# Task to carry out:
Go through the entries below from the first line and output each one exactly, up to and including the line with "Марципановые конфеты".
─── Exercise input
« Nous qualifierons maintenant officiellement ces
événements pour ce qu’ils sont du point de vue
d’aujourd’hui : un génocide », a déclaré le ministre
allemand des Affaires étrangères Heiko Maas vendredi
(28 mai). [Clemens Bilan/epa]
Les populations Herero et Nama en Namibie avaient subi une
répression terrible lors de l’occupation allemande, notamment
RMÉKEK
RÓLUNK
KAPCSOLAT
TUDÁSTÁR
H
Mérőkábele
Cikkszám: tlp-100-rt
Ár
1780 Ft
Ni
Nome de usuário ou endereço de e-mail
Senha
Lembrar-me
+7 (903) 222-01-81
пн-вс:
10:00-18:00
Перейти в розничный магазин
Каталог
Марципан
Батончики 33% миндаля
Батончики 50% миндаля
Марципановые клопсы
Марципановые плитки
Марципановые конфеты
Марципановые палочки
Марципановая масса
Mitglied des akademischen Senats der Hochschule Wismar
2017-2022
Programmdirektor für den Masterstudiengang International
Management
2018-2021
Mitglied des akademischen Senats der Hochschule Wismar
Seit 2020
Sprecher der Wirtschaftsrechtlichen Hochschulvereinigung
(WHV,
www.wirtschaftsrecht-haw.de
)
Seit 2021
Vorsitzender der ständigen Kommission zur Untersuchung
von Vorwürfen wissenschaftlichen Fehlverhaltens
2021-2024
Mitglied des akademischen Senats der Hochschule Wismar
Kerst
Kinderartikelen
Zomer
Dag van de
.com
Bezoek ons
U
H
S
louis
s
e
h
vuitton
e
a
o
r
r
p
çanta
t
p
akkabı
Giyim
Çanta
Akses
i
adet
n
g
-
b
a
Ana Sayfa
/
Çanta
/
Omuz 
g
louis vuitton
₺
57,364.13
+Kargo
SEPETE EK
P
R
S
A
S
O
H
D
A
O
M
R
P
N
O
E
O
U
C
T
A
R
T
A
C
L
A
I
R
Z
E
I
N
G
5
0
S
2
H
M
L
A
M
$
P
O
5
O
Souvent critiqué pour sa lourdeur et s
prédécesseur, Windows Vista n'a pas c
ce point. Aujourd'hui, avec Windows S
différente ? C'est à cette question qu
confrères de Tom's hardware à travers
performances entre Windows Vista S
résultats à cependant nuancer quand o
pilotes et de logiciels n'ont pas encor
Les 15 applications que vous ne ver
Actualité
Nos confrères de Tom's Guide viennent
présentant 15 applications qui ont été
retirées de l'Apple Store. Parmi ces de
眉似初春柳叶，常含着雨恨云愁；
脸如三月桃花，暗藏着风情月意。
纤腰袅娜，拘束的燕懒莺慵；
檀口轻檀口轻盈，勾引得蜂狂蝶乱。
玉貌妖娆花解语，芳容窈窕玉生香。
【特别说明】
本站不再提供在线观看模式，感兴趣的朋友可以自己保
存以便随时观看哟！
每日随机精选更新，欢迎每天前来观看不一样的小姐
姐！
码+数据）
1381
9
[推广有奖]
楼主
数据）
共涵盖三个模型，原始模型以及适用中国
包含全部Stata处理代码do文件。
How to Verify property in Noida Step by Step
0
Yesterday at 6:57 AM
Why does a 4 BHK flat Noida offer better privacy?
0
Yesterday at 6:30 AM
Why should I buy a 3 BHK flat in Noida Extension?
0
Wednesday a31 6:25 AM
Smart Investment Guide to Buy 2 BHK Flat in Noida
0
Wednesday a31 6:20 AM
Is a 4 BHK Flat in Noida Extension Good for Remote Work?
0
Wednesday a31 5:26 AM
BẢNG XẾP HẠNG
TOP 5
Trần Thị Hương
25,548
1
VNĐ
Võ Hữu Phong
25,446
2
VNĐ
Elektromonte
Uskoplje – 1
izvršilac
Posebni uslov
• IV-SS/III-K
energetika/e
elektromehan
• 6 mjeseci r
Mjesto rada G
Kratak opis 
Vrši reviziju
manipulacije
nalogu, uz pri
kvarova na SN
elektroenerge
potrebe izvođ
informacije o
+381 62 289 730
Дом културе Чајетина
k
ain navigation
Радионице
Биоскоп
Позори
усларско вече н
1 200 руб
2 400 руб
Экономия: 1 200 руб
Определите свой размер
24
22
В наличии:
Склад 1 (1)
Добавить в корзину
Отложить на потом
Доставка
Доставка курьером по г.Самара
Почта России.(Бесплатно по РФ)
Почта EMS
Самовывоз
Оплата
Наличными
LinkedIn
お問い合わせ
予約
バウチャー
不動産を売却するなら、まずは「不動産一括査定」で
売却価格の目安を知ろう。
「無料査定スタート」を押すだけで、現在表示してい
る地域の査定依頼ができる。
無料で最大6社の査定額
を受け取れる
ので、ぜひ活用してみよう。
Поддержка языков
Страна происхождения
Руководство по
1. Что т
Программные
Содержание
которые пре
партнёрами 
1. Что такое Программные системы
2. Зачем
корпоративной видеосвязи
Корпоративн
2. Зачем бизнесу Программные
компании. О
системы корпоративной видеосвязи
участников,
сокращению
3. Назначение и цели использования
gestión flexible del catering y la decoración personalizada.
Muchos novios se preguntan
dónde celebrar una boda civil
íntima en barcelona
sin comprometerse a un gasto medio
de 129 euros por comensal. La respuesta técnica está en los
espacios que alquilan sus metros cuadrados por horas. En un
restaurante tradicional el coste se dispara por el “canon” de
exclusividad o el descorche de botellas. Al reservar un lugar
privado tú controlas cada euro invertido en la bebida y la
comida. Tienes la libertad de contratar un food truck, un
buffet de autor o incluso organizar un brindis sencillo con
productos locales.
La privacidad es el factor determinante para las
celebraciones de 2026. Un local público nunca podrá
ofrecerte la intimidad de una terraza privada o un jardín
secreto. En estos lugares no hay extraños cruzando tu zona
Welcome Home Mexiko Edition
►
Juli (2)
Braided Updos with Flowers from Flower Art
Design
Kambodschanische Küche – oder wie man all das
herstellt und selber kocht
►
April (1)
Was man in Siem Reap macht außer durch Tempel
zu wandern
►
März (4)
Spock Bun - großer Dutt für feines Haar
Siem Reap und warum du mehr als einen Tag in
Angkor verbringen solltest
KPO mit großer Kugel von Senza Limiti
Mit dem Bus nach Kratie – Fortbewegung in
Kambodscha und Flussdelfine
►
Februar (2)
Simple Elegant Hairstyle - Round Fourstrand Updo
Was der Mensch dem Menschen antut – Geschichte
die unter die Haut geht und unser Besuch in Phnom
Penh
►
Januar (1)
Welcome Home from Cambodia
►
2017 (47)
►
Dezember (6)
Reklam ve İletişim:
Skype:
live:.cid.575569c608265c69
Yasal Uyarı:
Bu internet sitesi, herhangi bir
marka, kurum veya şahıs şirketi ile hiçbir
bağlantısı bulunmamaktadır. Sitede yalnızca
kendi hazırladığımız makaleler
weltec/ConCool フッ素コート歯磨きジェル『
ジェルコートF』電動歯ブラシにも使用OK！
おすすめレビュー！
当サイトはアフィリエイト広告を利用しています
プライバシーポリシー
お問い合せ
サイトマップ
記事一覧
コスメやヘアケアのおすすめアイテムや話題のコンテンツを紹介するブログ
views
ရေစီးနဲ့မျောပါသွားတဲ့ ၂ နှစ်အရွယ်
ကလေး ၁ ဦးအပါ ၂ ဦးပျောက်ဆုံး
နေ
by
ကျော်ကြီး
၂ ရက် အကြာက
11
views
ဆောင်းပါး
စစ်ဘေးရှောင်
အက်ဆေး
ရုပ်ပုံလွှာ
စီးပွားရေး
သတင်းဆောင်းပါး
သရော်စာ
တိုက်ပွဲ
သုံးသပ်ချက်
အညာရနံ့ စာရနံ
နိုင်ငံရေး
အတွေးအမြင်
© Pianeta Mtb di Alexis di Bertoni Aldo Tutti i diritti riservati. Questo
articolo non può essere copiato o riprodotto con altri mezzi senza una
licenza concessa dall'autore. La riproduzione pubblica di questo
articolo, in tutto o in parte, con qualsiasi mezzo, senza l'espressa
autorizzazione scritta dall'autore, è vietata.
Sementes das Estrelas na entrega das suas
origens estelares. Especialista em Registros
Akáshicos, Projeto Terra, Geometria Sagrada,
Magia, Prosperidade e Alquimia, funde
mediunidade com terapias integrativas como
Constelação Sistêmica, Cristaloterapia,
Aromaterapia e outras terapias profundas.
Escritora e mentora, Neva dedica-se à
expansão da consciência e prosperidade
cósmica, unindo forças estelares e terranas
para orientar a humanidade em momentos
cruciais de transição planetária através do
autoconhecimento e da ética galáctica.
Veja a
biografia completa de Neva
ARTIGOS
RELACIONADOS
──────
# Response for this exercise:
« Nous qualifierons maintenant officiellement ces
événements pour ce qu’ils sont du point de vue
d’aujourd’hui : un génocide », a déclaré le ministre
allemand des Affaires étrangères Heiko Maas vendredi
(28 mai). [Clemens Bilan/epa]
Les populations Herero et Nama en Namibie avaient subi une
répression terrible lors de l’occupation allemande, notamment
RMÉKEK
RÓLUNK
KAPCSOLAT
TUDÁSTÁR
H
Mérőkábele
Cikkszám: tlp-100-rt
Ár
1780 Ft
Ni
Nome de usuário ou endereço de e-mail
Senha
Lembrar-me
+7 (903) 222-01-81
пн-вс:
10:00-18:00
Перейти в розничный магазин
Каталог
Марципан
Батончики 33% миндаля
Батончики 50% миндаля
Марципановые клопсы
Марципановые плитки
Марципановые конфеты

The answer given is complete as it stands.